This deal had “owner-endorsed” written all over it. At $28 million for two years, it was a fairly expensive last-puzzle-piece statement by the team’s brass. The Nats now have Soriano, who saved 42 last season and 45 in 2010; Drew Storen, who saved 43 in 2011; and all-star Tyler Clippard, who saved 32 in ’12.

When last seen, the Nats were suffering one of the worst final-game blown leads in postseason history. A good but tired bullpen leaked fuel until finally the wrong Cardinals sparks lit the blaze. What psychological damage might linger? For a team that won 98 games, many of them high-stress one- and two-run games, were Storen and Clippard enough?

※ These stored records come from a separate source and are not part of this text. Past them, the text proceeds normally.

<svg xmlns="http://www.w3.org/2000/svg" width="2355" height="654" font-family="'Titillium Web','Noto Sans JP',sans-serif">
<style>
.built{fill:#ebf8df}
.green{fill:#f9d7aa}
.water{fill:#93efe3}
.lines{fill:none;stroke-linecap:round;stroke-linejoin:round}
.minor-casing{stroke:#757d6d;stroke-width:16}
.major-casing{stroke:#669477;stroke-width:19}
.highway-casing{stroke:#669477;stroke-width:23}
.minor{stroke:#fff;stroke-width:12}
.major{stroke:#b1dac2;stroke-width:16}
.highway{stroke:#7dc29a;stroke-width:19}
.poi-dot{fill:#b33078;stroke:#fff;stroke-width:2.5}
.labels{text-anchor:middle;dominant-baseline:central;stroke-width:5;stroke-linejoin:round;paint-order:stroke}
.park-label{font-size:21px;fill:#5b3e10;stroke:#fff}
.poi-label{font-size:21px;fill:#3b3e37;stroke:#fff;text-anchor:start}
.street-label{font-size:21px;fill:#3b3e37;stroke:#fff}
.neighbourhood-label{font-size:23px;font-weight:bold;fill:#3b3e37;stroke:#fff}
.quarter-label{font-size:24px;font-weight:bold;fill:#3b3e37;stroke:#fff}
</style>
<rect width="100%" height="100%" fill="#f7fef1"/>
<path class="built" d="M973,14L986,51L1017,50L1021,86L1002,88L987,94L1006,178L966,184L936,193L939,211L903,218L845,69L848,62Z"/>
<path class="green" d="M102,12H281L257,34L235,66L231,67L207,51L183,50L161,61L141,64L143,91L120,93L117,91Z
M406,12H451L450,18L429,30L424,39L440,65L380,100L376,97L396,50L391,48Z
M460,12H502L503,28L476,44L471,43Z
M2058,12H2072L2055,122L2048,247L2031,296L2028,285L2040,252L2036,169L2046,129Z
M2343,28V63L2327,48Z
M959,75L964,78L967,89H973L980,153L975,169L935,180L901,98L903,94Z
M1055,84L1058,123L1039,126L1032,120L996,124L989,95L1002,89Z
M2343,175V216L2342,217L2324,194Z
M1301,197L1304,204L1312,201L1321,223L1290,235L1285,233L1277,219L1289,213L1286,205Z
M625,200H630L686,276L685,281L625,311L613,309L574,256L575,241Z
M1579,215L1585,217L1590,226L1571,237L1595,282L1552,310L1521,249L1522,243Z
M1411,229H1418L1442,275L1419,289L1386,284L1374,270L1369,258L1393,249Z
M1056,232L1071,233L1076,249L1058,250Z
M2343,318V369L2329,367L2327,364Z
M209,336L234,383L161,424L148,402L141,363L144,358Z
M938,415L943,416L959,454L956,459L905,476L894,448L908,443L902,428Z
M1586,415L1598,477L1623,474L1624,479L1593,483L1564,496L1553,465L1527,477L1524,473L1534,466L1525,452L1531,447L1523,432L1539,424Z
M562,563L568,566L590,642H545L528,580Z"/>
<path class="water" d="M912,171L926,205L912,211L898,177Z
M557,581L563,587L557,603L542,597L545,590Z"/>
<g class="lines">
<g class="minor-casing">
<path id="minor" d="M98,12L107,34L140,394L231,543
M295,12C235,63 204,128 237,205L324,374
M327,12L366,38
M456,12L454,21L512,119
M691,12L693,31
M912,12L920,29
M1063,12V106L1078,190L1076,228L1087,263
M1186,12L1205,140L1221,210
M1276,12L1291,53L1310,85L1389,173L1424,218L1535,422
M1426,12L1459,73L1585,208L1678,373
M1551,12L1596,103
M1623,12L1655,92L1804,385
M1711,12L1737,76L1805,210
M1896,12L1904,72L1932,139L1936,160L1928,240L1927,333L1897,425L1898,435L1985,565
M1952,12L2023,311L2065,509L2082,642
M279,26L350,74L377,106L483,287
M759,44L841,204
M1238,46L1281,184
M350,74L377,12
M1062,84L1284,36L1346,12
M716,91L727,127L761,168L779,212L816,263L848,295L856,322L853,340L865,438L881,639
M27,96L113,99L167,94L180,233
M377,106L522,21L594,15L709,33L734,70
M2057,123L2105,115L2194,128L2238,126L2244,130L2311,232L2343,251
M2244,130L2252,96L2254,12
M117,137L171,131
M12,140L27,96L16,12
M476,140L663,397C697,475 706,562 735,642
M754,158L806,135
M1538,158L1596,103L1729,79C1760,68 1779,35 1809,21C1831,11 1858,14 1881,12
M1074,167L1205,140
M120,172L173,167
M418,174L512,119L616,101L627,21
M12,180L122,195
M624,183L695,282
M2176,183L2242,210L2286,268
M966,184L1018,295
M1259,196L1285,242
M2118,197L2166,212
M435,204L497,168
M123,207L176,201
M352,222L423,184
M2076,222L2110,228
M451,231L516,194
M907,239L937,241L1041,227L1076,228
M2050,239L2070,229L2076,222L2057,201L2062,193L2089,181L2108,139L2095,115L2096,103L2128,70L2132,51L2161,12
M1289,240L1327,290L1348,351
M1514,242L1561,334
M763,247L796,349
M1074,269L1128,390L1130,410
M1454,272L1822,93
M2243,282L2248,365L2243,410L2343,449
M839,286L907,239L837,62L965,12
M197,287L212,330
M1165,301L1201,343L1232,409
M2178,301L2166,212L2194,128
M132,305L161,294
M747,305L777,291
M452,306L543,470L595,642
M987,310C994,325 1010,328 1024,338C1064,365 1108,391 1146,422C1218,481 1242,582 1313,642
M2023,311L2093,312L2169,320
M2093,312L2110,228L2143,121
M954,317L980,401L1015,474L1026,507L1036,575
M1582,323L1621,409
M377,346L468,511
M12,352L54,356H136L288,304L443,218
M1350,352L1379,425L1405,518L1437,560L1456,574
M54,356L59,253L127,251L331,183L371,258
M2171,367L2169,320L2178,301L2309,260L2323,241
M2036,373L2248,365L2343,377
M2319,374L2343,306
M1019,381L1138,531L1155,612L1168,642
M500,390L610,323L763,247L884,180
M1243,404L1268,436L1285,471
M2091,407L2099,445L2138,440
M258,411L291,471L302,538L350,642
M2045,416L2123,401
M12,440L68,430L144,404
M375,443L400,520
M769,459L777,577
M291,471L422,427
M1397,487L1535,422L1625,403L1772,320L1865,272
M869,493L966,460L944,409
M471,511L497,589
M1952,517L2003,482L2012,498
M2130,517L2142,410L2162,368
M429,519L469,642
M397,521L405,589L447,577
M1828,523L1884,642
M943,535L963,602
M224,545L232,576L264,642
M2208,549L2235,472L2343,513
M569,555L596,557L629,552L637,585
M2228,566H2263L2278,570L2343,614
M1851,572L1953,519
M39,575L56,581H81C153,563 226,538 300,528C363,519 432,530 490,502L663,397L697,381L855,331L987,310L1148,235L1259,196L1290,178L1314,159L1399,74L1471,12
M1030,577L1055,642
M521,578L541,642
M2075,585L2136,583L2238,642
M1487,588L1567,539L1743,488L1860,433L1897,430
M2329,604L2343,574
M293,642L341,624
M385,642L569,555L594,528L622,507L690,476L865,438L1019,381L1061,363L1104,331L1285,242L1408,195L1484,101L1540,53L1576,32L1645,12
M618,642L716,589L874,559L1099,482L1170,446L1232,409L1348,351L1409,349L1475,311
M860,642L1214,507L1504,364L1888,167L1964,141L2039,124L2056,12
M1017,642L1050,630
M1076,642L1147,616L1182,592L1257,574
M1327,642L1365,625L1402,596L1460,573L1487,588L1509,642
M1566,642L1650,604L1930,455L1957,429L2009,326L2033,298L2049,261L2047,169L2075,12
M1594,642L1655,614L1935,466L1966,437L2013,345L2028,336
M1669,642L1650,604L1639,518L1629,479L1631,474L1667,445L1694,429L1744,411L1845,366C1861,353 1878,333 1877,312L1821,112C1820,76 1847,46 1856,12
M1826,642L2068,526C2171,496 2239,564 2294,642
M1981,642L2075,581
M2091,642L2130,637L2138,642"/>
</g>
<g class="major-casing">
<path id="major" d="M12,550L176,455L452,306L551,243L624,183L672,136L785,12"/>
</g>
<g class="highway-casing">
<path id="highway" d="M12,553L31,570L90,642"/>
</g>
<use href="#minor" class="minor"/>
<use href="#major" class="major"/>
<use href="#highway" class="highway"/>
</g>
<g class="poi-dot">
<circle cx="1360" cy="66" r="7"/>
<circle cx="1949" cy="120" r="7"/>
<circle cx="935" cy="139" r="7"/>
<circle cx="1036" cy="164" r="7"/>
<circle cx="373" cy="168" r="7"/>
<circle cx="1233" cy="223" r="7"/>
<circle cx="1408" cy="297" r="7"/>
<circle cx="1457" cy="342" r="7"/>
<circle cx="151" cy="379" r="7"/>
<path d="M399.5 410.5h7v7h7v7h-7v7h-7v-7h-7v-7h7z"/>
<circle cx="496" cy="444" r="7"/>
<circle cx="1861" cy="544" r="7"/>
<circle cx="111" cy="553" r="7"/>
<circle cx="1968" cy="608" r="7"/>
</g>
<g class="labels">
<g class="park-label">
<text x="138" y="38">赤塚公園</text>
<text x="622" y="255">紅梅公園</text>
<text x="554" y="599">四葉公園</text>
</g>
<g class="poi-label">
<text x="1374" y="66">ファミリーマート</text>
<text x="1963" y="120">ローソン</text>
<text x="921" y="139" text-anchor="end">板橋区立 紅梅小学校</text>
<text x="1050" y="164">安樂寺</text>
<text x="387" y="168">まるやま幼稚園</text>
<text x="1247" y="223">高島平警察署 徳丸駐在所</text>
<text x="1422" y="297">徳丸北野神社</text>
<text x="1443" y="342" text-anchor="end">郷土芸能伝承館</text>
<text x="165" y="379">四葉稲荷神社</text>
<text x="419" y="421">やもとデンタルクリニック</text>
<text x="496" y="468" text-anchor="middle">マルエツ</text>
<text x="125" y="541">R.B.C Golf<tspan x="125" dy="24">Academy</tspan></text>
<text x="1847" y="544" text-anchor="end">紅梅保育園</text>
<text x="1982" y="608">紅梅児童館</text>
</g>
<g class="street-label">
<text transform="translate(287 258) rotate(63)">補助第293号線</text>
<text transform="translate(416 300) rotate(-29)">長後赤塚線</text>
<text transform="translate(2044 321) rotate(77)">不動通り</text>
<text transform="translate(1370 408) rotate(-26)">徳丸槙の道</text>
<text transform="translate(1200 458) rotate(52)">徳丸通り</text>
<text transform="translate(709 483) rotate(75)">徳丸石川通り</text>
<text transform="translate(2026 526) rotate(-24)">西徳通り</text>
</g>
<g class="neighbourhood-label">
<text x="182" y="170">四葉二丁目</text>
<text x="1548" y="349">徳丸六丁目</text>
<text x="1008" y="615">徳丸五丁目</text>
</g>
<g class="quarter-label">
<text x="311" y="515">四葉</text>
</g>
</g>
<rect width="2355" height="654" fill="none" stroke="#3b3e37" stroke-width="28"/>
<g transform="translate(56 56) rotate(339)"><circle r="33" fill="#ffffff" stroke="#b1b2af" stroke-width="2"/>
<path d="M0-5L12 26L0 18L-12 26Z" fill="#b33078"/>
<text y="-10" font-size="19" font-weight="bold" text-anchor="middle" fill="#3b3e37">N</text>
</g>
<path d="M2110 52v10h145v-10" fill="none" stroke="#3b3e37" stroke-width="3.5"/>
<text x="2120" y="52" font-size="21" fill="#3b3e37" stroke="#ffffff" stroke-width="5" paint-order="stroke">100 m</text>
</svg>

Few asked the bigger question: Why not outbid everybody for the Yankees’ closer, who also led the AL in saves for the Rays in ’10 (with a 1.76 ERA)? Reverse the question: What do you do with triple closers?

Suddenly, the Nats’ “window” of World Series opportunity looks more like a double-wide door or maybe the entrance to the rotunda. Things can always go wrong, but now there are even more ways they can go right.

You really don’t want to make things personal with Lerner, the wealthiest owner in baseball. Nobody had until last year. Then people started calling his team and his general manager names for shutting down Stephen Strasburg. They didn’t know that Lerner himself was the second-strongest advocate in counseling patience, behind Mike Rizzo.

“What was amazing is how we were vilified, like we were ruining the game of baseball,” one Nats decision-maker said.

Then, after the Nats blew Game 5 of the division series, the Cardinals said the young Nats were taking deep breaths and didn’t look ready for such a big-pressure game as they wasted a 6-0 lead. As this year began, Lerner was still frustrated over a long dispute with MASN about the fair TV rights for the Nats. Without financial certainty, would the Nats compete financially?

That is answered now. The Nats’ payroll, with Soriano the highest-paid reliever in baseball at $14 million a year, is roughly $115 million to $120 million— market-appropriate but perhaps edging into the game’s top 10.

Once sports owners experience victory, they get the bug. Even if they didn’t have it before, they catch it once they stand on their field celebrating a title, with the crowd standing and cheering, chanting everyone’s name. Maybe Lerner always planned to pay the price eventually to bring a World Series to Washington. But for certain, he was all-in after his Nationals clinched the National League East title in the last week of the ’12 regular season, a couple of years ahead of expectations.